According to him, the court has the statutory powers under the provisions of sections 3, 35, 36 and 37 of the Administration of Justice Act, 2015, to grant the prayers being sought.

“We seek an order of the honourable court in issuing a warrant for the arrest of Adam Quinn, named in counts 1, 2, 4, 14, 15, 16, 17, 18, 19, 20, 21, 22, 23, 24, 25, 26, 27, 28, 29, 30 and 31 of the criminal charge brought before this honourable court and face trial on the aforementioned criminal charges.

“And for such further or other orders as this honourable court may deem fit to make in the circumstances of this case,” he said.

Justice Abang said he had considered the application and there was merit in it.
“I think it deserves to succeed to enable the prosecution that represents the Federal Government of Nigeria to commence prosecution of Adam Quinn,” he stated.

He noted that Quinn’s name appeared severally in the charges which were amended on November 20 and filed same date.
“Therefore, it is hereby ordered as prayed in line with the motion.

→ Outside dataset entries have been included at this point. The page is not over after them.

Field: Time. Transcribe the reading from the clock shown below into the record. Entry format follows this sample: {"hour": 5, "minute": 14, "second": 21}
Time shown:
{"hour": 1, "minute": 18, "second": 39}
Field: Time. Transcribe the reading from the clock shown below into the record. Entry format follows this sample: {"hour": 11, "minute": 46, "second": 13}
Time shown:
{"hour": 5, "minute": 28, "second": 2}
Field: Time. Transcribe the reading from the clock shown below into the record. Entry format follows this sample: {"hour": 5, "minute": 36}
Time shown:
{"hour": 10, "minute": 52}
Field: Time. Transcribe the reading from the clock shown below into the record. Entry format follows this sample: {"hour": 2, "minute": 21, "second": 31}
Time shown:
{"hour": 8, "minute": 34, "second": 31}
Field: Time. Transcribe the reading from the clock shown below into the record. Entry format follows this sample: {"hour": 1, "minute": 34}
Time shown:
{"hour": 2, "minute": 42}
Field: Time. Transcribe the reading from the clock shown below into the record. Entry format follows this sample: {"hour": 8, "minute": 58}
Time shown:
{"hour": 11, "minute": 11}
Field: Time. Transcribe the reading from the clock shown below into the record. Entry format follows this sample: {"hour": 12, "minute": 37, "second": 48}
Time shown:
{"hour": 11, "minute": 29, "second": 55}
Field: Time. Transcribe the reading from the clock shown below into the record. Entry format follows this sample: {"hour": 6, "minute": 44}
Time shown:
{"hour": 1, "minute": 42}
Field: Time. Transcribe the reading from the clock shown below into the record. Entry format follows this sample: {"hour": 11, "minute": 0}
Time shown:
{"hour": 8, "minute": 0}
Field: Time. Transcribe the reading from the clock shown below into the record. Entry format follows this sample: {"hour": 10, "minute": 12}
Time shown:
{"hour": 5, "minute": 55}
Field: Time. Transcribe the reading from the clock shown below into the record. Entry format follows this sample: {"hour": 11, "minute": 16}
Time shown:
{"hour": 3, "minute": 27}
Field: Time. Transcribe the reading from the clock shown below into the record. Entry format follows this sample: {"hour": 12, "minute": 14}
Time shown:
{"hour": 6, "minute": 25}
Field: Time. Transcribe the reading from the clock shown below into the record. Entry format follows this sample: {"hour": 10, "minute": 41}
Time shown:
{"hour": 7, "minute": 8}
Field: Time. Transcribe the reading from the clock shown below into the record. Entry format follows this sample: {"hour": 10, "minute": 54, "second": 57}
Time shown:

Order is hereby made for warrant of arrest of Adam Quinn whose name appeared severally to enable Federal Government of Nigeria to commence his prosecution to enable him to answer questions on the charge,” the judge ruled.

Although Nolan was in court with his lawyer, Anozie Okwudili, and the EFCC’s witness too was in court, the judge ruled that it would not be convenient for the court to take the matter.
Justice Abang, therefore, adjourned for continuation of trial till January 20 and 21, 2020.